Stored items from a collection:

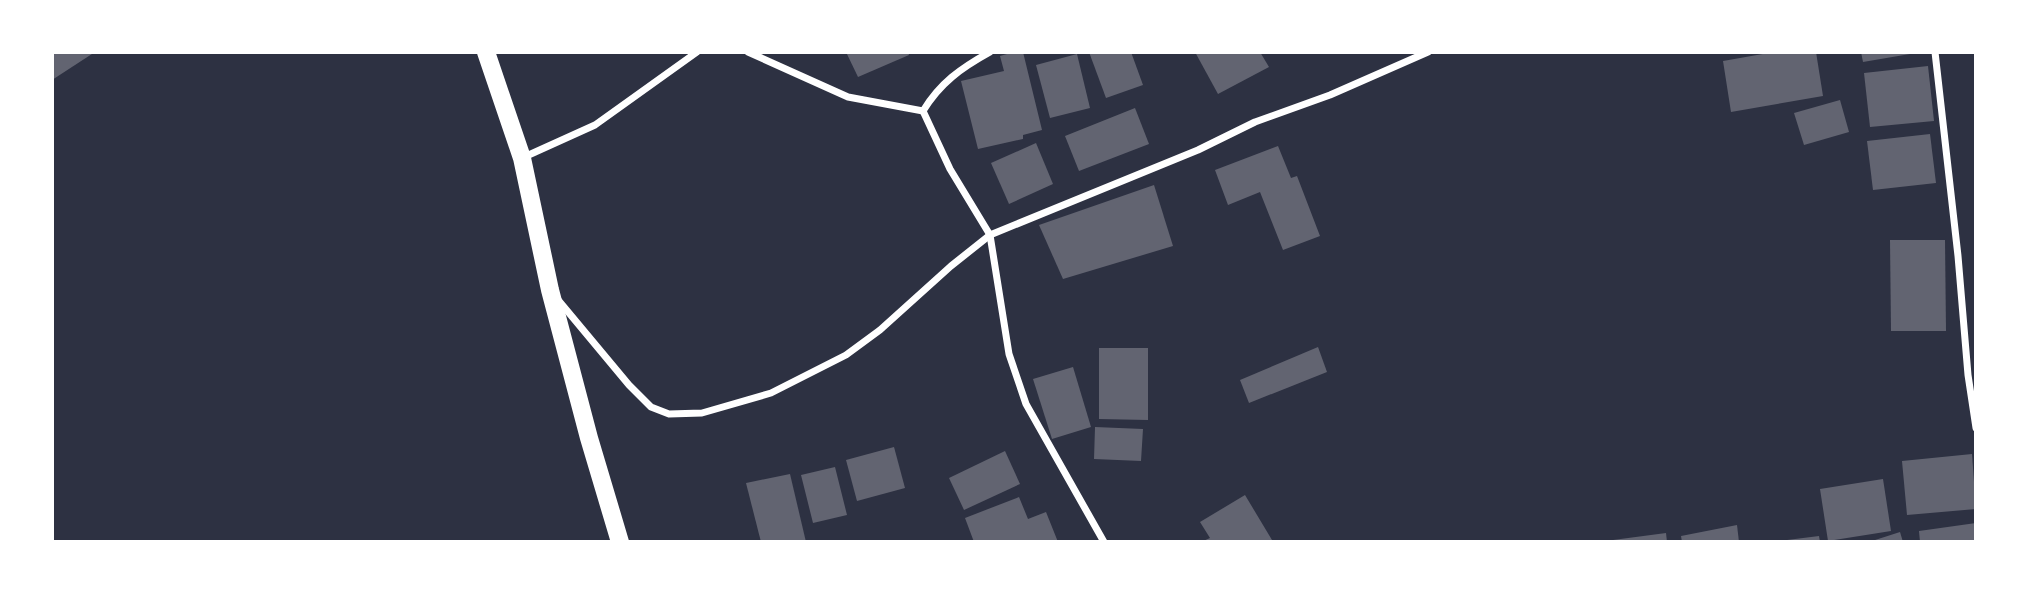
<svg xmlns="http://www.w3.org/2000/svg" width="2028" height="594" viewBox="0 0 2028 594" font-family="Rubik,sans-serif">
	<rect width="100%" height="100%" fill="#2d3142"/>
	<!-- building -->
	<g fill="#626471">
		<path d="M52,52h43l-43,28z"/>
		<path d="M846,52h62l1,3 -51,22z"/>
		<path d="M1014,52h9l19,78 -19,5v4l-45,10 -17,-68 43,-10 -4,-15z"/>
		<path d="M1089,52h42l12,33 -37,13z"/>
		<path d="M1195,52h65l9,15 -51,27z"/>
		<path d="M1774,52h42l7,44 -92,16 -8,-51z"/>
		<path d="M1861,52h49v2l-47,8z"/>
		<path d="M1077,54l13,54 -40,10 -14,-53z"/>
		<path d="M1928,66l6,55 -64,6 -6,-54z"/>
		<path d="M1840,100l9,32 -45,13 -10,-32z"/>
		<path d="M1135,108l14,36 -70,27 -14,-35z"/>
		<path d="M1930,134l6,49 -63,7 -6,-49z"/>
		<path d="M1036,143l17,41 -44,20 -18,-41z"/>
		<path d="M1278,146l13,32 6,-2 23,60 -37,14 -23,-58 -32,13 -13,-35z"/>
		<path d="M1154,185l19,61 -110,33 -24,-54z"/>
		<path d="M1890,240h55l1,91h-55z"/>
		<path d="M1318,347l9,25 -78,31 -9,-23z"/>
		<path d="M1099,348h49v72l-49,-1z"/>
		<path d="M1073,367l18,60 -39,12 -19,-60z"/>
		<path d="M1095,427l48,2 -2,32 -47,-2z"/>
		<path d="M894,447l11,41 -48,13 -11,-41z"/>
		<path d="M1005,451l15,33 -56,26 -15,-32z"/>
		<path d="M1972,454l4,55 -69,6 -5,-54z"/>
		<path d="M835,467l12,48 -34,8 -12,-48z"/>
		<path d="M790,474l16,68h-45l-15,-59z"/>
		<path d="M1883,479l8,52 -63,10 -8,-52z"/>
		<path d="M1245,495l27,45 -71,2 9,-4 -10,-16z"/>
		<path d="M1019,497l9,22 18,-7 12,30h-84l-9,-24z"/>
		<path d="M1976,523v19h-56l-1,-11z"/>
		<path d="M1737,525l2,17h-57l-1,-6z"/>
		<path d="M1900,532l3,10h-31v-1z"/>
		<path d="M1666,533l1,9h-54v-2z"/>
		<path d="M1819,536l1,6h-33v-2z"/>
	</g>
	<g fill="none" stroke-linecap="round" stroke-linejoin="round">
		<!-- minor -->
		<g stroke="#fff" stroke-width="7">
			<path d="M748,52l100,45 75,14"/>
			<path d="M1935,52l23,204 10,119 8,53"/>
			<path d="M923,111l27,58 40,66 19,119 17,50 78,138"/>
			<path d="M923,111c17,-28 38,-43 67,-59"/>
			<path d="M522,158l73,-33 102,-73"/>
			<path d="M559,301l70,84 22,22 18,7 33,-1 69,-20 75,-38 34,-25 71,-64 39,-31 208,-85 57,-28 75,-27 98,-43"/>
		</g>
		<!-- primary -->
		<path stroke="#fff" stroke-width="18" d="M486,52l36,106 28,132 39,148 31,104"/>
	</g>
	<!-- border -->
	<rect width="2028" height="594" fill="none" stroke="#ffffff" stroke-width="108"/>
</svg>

PROBLEM STATEMENT: Print every record above exactly as written, leaving out the pictures.

ANSWER TO THE EXERCISE:
<svg xmlns="http://www.w3.org/2000/svg" width="2028" height="594" viewBox="0 0 2028 594" font-family="Rubik,sans-serif">
	<rect width="100%" height="100%" fill="#2d3142"/>
	<!-- building -->
	<g fill="#626471">
		<path d="M52,52h43l-43,28z"/>
		<path d="M846,52h62l1,3 -51,22z"/>
		<path d="M1014,52h9l19,78 -19,5v4l-45,10 -17,-68 43,-10 -4,-15z"/>
		<path d="M1089,52h42l12,33 -37,13z"/>
		<path d="M1195,52h65l9,15 -51,27z"/>
		<path d="M1774,52h42l7,44 -92,16 -8,-51z"/>
		<path d="M1861,52h49v2l-47,8z"/>
		<path d="M1077,54l13,54 -40,10 -14,-53z"/>
		<path d="M1928,66l6,55 -64,6 -6,-54z"/>
		<path d="M1840,100l9,32 -45,13 -10,-32z"/>
		<path d="M1135,108l14,36 -70,27 -14,-35z"/>
		<path d="M1930,134l6,49 -63,7 -6,-49z"/>
		<path d="M1036,143l17,41 -44,20 -18,-41z"/>
		<path d="M1278,146l13,32 6,-2 23,60 -37,14 -23,-58 -32,13 -13,-35z"/>
		<path d="M1154,185l19,61 -110,33 -24,-54z"/>
		<path d="M1890,240h55l1,91h-55z"/>
		<path d="M1318,347l9,25 -78,31 -9,-23z"/>
		<path d="M1099,348h49v72l-49,-1z"/>
		<path d="M1073,367l18,60 -39,12 -19,-60z"/>
		<path d="M1095,427l48,2 -2,32 -47,-2z"/>
		<path d="M894,447l11,41 -48,13 -11,-41z"/>
		<path d="M1005,451l15,33 -56,26 -15,-32z"/>
		<path d="M1972,454l4,55 -69,6 -5,-54z"/>
		<path d="M835,467l12,48 -34,8 -12,-48z"/>
		<path d="M790,474l16,68h-45l-15,-59z"/>
		<path d="M1883,479l8,52 -63,10 -8,-52z"/>
		<path d="M1245,495l27,45 -71,2 9,-4 -10,-16z"/>
		<path d="M1019,497l9,22 18,-7 12,30h-84l-9,-24z"/>
		<path d="M1976,523v19h-56l-1,-11z"/>
		<path d="M1737,525l2,17h-57l-1,-6z"/>
		<path d="M1900,532l3,10h-31v-1z"/>
		<path d="M1666,533l1,9h-54v-2z"/>
		<path d="M1819,536l1,6h-33v-2z"/>
	</g>
	<g fill="none" stroke-linecap="round" stroke-linejoin="round">
		<!-- minor -->
		<g stroke="#fff" stroke-width="7">
			<path d="M748,52l100,45 75,14"/>
			<path d="M1935,52l23,204 10,119 8,53"/>
			<path d="M923,111l27,58 40,66 19,119 17,50 78,138"/>
			<path d="M923,111c17,-28 38,-43 67,-59"/>
			<path d="M522,158l73,-33 102,-73"/>
			<path d="M559,301l70,84 22,22 18,7 33,-1 69,-20 75,-38 34,-25 71,-64 39,-31 208,-85 57,-28 75,-27 98,-43"/>
		</g>
		<!-- primary -->
		<path stroke="#fff" stroke-width="18" d="M486,52l36,106 28,132 39,148 31,104"/>
	</g>
	<!-- border -->
	<rect width="2028" height="594" fill="none" stroke="#ffffff" stroke-width="108"/>
</svg>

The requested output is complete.